*THE TASK*. Retrieve each line that contains the word "several" from the entries below.

[INPUT FOR THIS TASK]

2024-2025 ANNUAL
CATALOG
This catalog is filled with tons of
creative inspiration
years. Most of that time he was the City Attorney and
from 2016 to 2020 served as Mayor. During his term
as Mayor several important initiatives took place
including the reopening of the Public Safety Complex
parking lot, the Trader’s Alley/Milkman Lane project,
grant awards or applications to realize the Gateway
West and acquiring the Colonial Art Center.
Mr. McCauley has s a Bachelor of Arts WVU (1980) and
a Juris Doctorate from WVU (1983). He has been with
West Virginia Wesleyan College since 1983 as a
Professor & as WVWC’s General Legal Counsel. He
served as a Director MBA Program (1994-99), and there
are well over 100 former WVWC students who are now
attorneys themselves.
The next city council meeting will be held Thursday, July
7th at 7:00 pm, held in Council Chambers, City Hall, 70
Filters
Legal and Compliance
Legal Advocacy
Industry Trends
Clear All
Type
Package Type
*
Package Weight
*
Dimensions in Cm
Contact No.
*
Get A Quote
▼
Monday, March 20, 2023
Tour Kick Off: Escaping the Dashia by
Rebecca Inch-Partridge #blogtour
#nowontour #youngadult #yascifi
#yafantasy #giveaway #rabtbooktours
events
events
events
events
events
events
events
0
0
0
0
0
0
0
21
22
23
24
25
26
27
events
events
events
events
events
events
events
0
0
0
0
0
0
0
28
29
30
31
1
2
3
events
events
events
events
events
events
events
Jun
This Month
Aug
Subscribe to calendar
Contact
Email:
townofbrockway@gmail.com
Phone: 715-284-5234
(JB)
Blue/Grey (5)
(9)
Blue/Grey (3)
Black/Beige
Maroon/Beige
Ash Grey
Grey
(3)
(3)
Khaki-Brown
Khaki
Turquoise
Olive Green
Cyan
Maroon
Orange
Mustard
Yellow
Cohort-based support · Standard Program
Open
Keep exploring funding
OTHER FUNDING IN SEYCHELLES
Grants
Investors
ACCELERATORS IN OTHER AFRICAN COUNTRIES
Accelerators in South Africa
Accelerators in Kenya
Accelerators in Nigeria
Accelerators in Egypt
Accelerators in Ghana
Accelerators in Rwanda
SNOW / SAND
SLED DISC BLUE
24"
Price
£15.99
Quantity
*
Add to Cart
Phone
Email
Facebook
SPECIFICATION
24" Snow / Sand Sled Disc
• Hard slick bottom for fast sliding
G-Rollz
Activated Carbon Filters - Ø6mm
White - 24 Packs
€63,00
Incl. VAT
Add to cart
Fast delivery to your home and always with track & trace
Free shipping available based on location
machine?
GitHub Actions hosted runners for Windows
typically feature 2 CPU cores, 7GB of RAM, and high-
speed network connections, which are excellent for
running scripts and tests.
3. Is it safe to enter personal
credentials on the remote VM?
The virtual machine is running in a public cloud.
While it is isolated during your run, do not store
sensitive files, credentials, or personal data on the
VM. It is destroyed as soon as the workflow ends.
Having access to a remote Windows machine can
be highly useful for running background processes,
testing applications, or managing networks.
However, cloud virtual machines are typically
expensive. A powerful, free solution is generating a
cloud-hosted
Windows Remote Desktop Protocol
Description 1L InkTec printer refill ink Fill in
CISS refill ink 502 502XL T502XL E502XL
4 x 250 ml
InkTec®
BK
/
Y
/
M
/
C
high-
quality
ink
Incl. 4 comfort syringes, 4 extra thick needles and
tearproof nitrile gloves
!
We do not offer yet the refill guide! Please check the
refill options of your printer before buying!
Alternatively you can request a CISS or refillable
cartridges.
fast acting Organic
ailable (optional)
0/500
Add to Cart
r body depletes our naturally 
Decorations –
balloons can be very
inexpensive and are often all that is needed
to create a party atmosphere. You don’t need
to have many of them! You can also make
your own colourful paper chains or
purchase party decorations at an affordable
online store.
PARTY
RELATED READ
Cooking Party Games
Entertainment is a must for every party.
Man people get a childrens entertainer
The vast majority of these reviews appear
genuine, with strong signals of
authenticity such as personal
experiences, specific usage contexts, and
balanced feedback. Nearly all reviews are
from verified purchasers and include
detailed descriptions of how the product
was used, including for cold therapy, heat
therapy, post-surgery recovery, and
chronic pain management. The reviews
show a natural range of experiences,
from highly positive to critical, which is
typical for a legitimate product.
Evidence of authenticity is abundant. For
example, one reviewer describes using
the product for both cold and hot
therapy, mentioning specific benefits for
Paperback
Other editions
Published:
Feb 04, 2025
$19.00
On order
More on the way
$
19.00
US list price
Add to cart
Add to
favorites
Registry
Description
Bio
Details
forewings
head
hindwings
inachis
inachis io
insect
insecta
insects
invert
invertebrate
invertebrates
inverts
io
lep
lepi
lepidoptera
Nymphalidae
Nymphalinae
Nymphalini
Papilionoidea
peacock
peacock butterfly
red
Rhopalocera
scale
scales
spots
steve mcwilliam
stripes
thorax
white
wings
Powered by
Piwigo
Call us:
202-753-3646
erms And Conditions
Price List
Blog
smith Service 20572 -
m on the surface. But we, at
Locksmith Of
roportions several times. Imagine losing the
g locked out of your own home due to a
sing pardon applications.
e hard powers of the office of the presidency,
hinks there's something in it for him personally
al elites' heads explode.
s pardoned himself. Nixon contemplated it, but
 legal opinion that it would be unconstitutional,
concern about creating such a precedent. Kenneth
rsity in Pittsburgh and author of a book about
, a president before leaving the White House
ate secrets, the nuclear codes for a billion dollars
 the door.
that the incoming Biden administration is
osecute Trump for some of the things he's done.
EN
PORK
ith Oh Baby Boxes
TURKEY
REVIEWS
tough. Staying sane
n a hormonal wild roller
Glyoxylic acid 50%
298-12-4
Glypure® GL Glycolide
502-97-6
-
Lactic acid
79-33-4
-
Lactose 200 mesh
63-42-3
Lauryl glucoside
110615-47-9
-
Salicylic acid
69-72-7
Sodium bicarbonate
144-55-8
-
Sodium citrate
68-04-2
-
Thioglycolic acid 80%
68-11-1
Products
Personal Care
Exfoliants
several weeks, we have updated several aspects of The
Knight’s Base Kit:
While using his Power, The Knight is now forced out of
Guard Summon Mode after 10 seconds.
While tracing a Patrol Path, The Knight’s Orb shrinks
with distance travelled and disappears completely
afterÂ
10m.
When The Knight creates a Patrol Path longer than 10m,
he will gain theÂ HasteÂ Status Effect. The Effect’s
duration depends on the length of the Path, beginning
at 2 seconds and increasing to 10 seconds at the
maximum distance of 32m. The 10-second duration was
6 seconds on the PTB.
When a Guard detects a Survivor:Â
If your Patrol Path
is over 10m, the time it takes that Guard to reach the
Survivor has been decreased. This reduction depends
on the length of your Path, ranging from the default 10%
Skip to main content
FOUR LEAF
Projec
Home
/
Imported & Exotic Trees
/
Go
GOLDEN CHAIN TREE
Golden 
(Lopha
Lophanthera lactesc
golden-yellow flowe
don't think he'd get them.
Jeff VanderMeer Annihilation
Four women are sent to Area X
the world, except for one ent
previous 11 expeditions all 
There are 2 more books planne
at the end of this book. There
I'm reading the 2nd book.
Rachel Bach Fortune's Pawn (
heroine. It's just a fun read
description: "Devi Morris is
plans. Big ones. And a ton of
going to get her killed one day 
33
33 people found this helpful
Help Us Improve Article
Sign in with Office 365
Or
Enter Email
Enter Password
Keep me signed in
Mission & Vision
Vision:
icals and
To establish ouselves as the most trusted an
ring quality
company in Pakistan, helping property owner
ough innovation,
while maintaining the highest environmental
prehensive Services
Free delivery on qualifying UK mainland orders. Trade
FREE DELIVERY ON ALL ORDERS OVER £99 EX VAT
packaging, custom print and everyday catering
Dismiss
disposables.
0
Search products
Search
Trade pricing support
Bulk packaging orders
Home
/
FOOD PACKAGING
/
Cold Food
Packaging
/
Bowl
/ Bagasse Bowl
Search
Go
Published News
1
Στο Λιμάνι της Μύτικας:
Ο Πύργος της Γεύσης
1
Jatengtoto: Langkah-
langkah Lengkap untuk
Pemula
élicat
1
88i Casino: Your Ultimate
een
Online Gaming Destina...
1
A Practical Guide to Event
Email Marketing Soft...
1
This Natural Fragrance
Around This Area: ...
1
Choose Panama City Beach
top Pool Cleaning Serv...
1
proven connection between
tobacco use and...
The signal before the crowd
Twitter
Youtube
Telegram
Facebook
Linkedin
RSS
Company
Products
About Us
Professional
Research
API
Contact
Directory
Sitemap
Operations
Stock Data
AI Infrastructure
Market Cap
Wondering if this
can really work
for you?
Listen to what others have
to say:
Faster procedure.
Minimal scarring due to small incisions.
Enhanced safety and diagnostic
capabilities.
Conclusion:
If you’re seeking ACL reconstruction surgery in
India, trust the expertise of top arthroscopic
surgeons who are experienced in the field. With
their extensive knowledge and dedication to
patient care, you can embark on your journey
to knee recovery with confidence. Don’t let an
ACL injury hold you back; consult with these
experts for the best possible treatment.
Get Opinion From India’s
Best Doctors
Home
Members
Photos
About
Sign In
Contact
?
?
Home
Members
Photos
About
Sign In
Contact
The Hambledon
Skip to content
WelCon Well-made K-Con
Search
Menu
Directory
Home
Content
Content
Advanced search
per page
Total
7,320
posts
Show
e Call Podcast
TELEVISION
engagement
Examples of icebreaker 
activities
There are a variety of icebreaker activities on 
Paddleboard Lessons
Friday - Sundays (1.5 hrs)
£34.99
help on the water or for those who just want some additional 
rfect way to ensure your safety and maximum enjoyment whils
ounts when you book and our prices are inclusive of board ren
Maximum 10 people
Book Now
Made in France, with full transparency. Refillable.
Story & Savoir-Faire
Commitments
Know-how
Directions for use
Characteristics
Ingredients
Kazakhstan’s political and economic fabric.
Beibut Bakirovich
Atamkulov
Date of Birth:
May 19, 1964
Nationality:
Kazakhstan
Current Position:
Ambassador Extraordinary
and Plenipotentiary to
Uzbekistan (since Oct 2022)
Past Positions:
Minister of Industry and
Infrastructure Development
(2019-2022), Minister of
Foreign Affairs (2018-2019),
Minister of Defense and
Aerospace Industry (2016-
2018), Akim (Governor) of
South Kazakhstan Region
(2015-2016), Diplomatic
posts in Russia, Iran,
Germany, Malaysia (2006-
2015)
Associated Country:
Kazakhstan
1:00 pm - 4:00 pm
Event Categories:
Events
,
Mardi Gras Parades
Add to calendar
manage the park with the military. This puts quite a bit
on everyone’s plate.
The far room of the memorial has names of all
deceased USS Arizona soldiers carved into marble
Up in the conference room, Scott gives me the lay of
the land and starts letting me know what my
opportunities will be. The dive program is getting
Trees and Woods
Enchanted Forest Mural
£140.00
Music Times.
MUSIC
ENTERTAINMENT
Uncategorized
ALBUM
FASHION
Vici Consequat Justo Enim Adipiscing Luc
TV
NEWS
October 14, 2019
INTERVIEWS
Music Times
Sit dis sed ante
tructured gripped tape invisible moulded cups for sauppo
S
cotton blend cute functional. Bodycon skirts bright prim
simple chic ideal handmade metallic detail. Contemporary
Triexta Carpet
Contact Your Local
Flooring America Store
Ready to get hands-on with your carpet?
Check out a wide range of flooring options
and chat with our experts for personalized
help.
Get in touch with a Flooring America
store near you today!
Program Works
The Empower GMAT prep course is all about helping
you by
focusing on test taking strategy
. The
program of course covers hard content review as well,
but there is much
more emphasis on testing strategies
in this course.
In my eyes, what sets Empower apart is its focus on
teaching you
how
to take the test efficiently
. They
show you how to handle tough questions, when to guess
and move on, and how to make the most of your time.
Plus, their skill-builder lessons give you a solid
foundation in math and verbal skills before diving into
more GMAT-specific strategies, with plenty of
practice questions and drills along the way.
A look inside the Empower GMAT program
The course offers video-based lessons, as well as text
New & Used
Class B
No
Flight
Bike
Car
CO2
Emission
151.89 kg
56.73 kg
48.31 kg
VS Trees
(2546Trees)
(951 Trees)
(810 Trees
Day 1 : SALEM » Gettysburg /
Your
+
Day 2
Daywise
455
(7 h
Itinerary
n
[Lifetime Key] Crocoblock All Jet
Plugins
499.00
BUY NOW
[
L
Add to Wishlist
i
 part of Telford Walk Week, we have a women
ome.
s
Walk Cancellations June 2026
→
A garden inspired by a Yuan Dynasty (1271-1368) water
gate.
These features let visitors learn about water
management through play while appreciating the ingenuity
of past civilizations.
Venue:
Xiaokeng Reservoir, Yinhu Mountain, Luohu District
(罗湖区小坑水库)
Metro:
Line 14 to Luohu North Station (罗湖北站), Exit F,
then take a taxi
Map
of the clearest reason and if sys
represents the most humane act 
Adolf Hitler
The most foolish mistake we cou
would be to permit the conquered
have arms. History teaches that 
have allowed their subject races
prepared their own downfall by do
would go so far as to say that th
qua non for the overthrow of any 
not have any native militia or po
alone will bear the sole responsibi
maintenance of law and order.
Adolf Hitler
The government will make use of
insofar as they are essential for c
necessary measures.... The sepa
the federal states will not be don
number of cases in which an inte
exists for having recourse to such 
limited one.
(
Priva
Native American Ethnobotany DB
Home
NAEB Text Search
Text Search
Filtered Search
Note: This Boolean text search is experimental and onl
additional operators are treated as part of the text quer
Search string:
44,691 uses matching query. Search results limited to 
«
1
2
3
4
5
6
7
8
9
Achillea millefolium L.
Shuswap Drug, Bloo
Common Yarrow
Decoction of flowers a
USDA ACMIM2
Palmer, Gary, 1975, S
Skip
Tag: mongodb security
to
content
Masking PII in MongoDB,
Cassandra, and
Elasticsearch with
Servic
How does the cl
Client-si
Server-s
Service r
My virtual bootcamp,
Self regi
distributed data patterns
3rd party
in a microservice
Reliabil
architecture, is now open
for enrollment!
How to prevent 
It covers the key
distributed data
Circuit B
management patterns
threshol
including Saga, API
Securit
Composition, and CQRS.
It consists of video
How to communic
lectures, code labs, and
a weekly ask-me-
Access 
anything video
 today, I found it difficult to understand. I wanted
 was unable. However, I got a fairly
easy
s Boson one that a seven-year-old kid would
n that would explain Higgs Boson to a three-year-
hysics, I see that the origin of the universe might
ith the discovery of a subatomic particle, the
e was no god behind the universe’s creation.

[/INPUT FOR THIS TASK]

*TASK RESPONSE*.
as Mayor several important initiatives took place
roportions several times. Imagine losing the
several weeks, we have updated several aspects of The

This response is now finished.